Apple this week reported a surprising gain across many of its business lines, including services, wireless headphones and smartphones.
Further, company CEO Tim Cook made some mostly vague comments around 5G. "With respect to 5G, I think it's -- we're in the early innings of its deployment on a global basis. We obviously couldn't be prouder of our lineup and are very excited about our pipeline as well and wouldn't trade our position for anybody," Cook said during his company's quarterly conference call with investors, in response to a question about how 5G might affect Apple's business, including its line of iPhones.
"Generally, I think it's important when you think about 5G to look around the world at the different deployment schedules. And some of those look very different perhaps than what you might be seeing here. And so, that's very important," he added, according to a transcript of his remarks from Seeking Alpha, in response to a question about whether 5G iPhones might be more expensive than 4G iPhones.
Cook, of course, does not talk about products that Apple hasn't yet publicly introduced. But the company is widely expected to release iPhones this fall that will support 5G networks. Further, there's a good chance the company is at the very least considering adding 5G connections to other devices, including its laptops, watches, wireless headphones and tablets.

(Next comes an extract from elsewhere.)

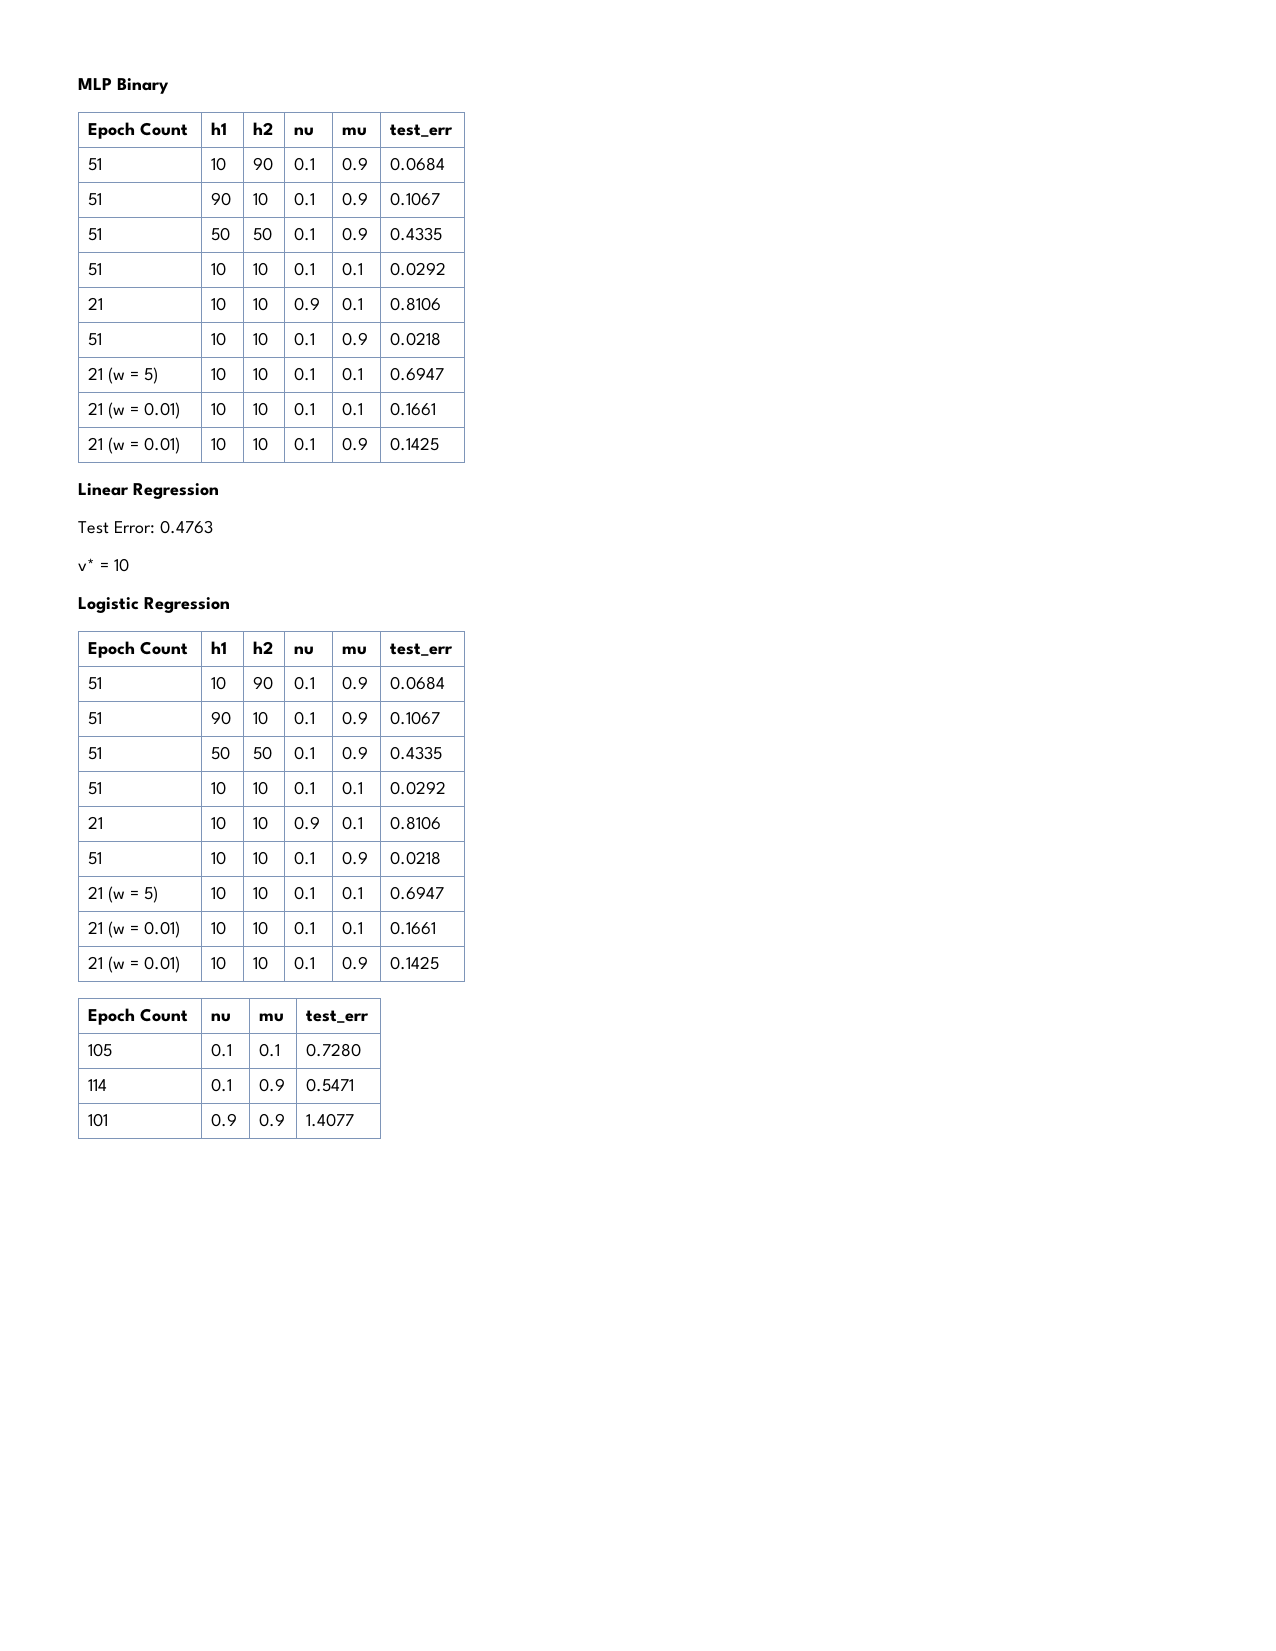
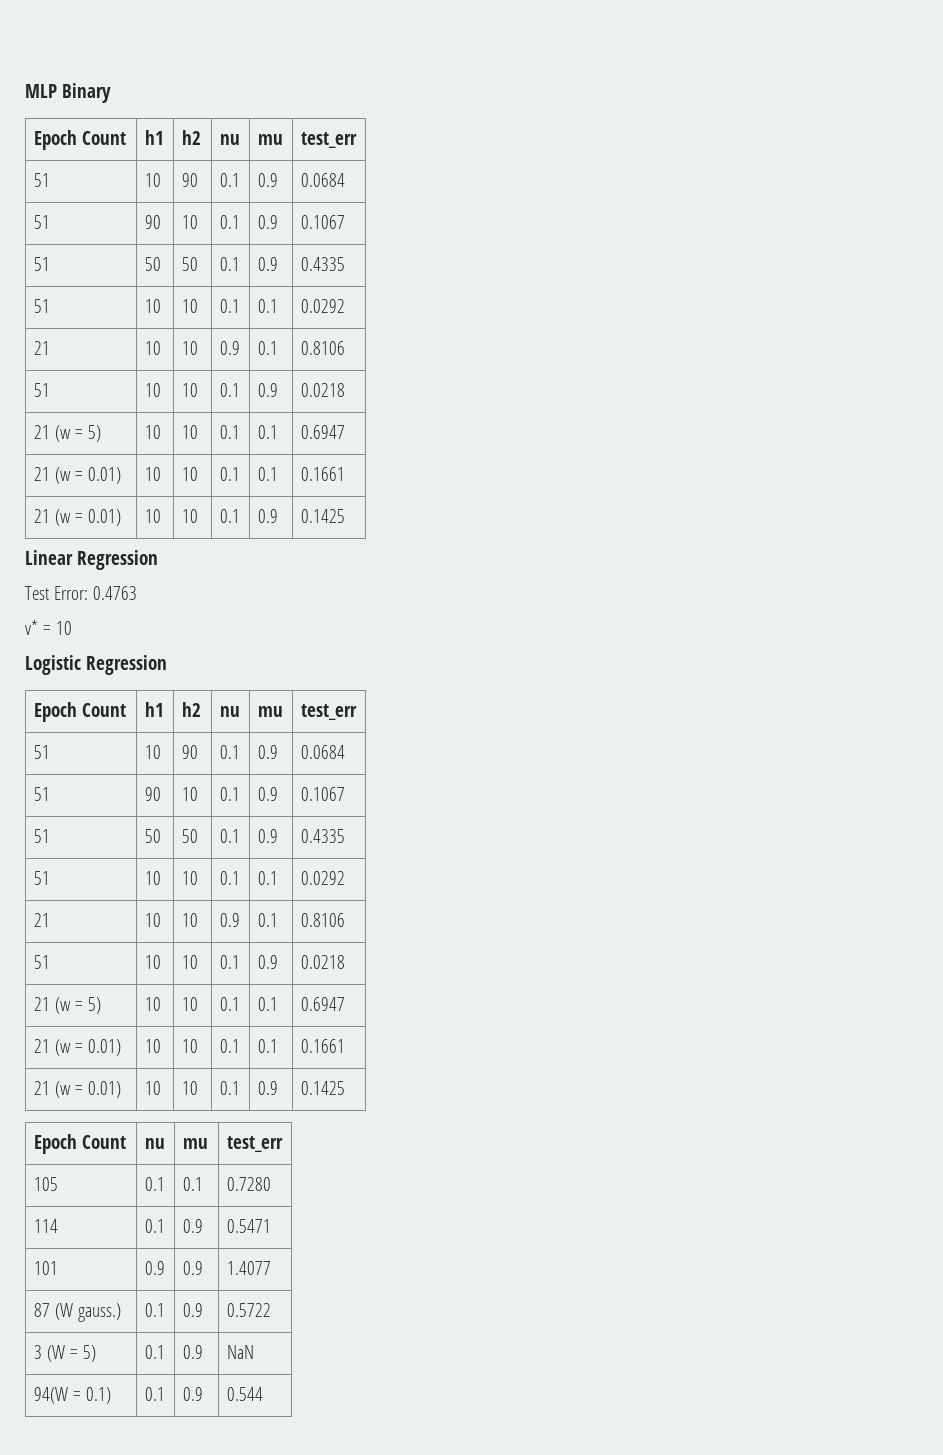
(355, 1120) none -> [33,1303,121,1322] [144,1303,165,1317] [182,1303,203,1317] [226,1303,271,1317] [33,1345,96,1362] [144,1345,165,1359] [182,1345,203,1359] [226,1345,254,1359] [33,1387,111,1404] [144,1387,165,1401] [182,1387,203,1401] [226,1387,263,1401] // 87 (W gauss.) | 0.1 | 0.9 | 0.5722 // 3 (W = 5) | 0.1 | 0.9 | NaN // 94(W = 0.1) | 0.1 | 0.9 | 0.544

Thus, any commentary Cook may have on the topic of 5G is worth considering, given the major role that Apple in general and Cook specifically played in the development of 3G and 4G LTE technology. Indeed, Apple's iPhone, as well as other smartphones, generate the vast majority of traffic across such networks. Thus, wireless network operators moving from 4G to 5G are carefully watching how powerhouses like Apple and Samsung are handling their 5G strategies.
Finally, Apple in particular appears to be an important player to track in the space considering its increasingly solid financial footing. As noted by the Wall Street Journal, Apple in its most recent quarter reported better-than-expected growth across many of its business areas -- and the company's iPhone operation reversed the decline it reported a year ago.

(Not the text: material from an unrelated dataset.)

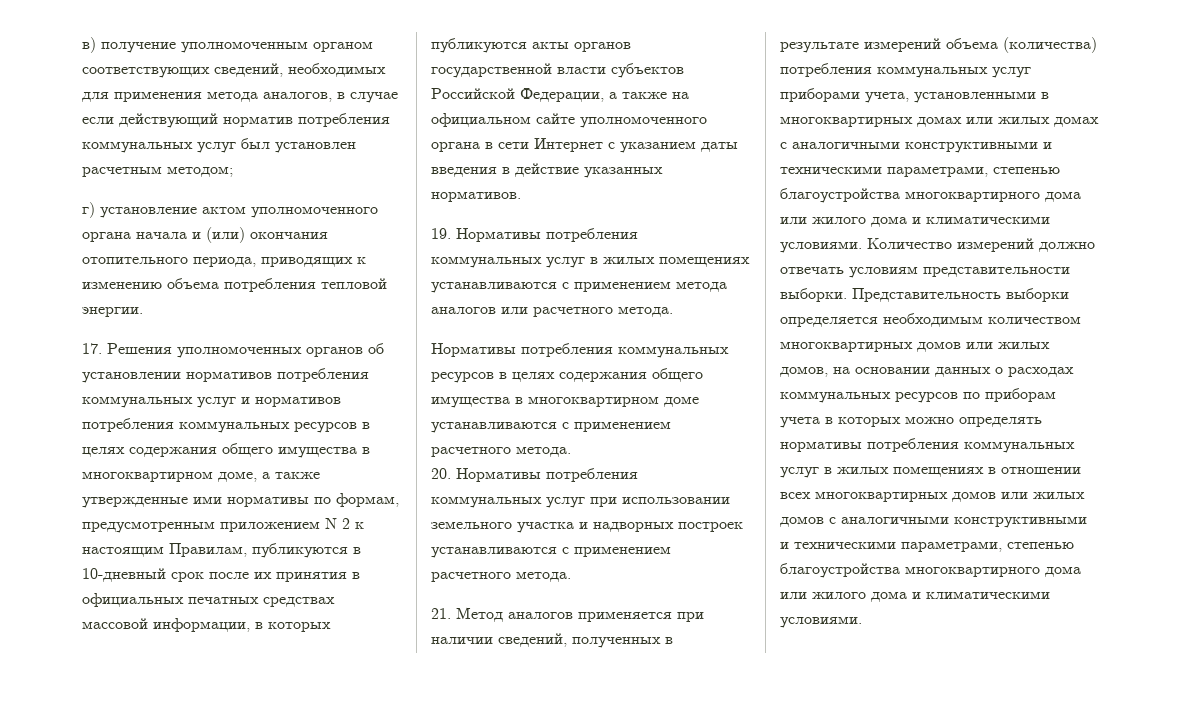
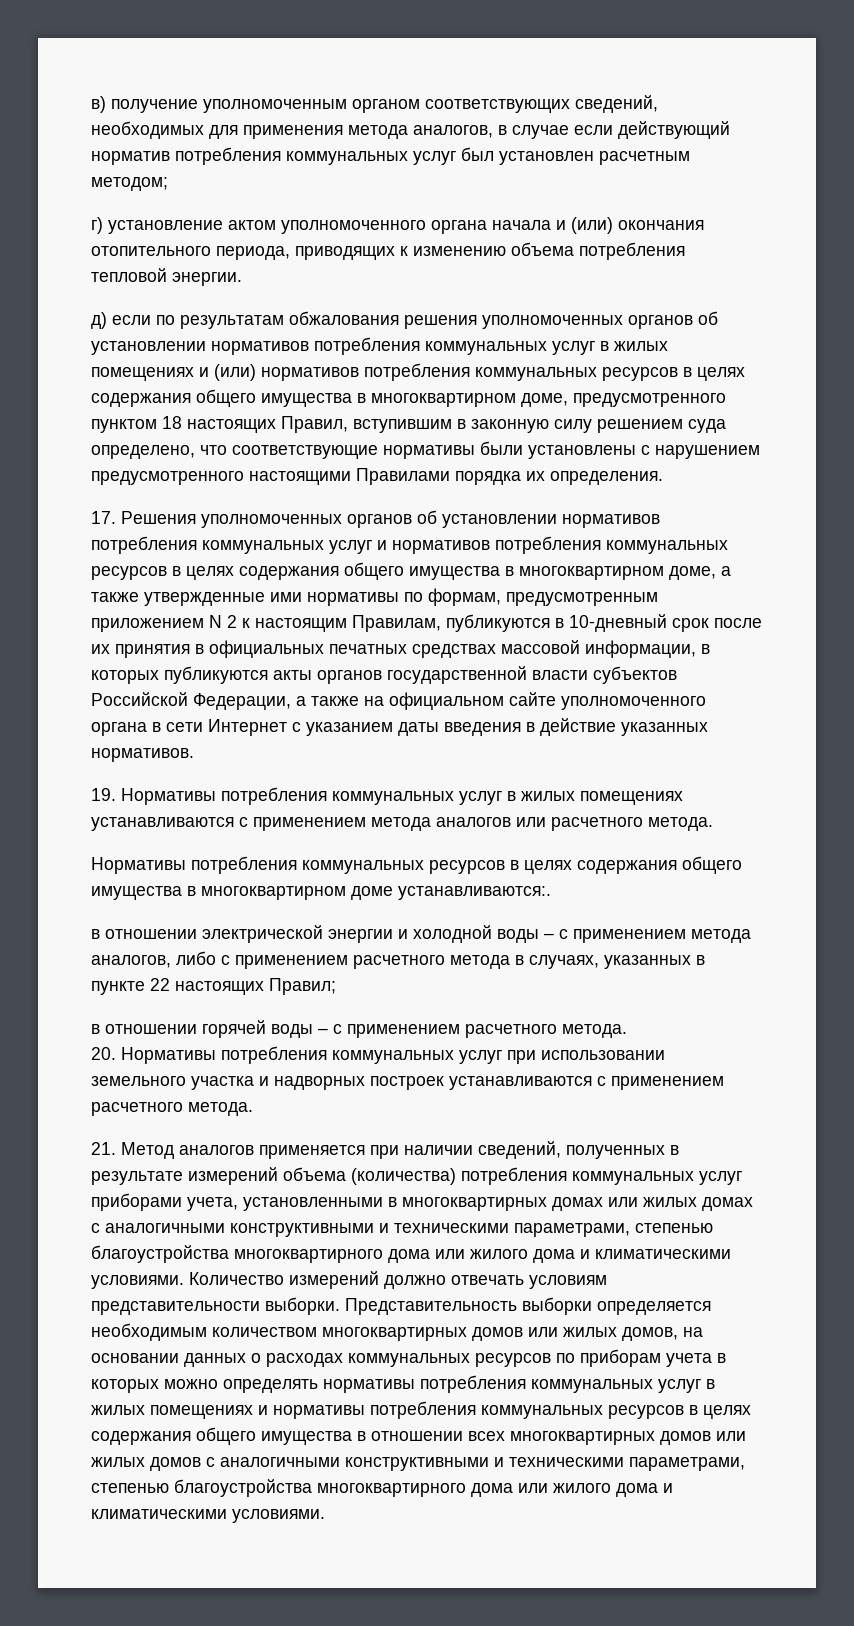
(143, 312) none -> [91,311,718,329] [91,337,668,355] [91,363,745,381] [91,389,726,407] [91,416,726,433] [91,441,760,459] [91,468,663,485] // д) если по результатам обжалования решения уполномоченных органов об установлении нормативов потребления коммунальных услуг в жилых помещениях и (или) нормативов потребления коммунальных ресурсов в целях содержания общего имущества в многоквартирном доме, предусмотренного пунктом 18 настоящих Правил, вступившим в законную силу решением суда определено, что соответствующие нормативы были установлены с нарушением предусмотренного настоящими Правилами порядка их определения.
[431,422,557,433] устанавливаются -> [398,886,551,900] [91,925,751,943] [91,951,705,969] [91,978,336,995] [91,1020,328,1038] устанавливаются:. // в отношении электрической энергии и холодной воды – с применением метода аналогов, либо с применением расчетного метода в случаях, указанных в пункте 22 настоящих Правил; // в отношении горячей воды –
(984, 471) none -> [258,1401,751,1419] [91,1427,352,1445] и нормативы потребления коммунальных ресурсов в целях содержания общего имущества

And now, most analysts are expecting 5G to help supercharge Apple's sales. "The pending 5G cycle is still the biggest catalyst for Apple moving forward in our view," wrote the Wall Street analysts at research firm Jefferies in a note to investors following the release of Apple's earnings. "Our FY'21 iPhone unit estimate is now at 211m versus the consensus for 200m. We expect the 5G cycle to bring significant upgrade activity."
Apple's anticipated entrance into the 5G field would definitely put pressure on the market's current suppliers. According to research firm Strategy Analytics, vendors shipped a total of 19 million 5G smartphones during 2019. China's Huawei leads the market with 37% share, while Korea's Samsung came in a close second with 36% share.

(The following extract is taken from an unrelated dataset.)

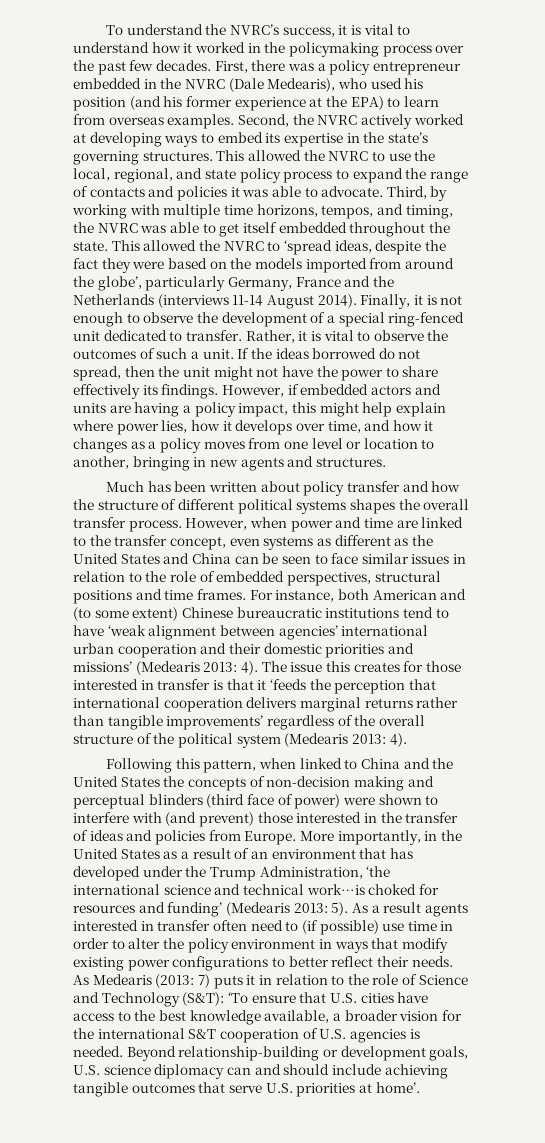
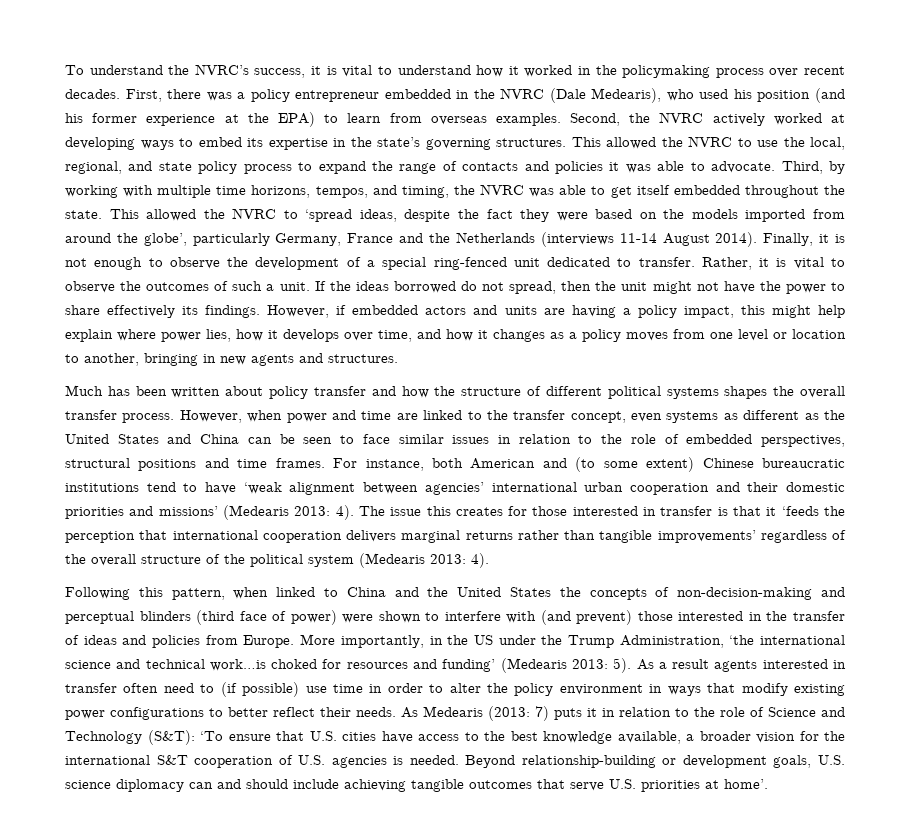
[73,60,154,75] the past few -> [803,66,845,75] recent
[266,776,404,791] non-decision making -> [677,587,813,600] non-decision-making
[73,848,413,859] [73,866,140,881] United States as a result of an environment that has developed -> [473,635,493,645] US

This year that number is expected to grow significantly. For example, Gartner forecasts that sales of 5G mobile phones will total 221 million units in 2020, accounting for fully 12% of all mobile phone sales. The firm said that, in 2021, that number will rise to 489 million units.
Indeed, just today Samsung announced a 5G variant of its Galaxy Tab S6 Android tablet, dubbed the Galaxy Tab S6 5G, for the Korean market, according to Android Central.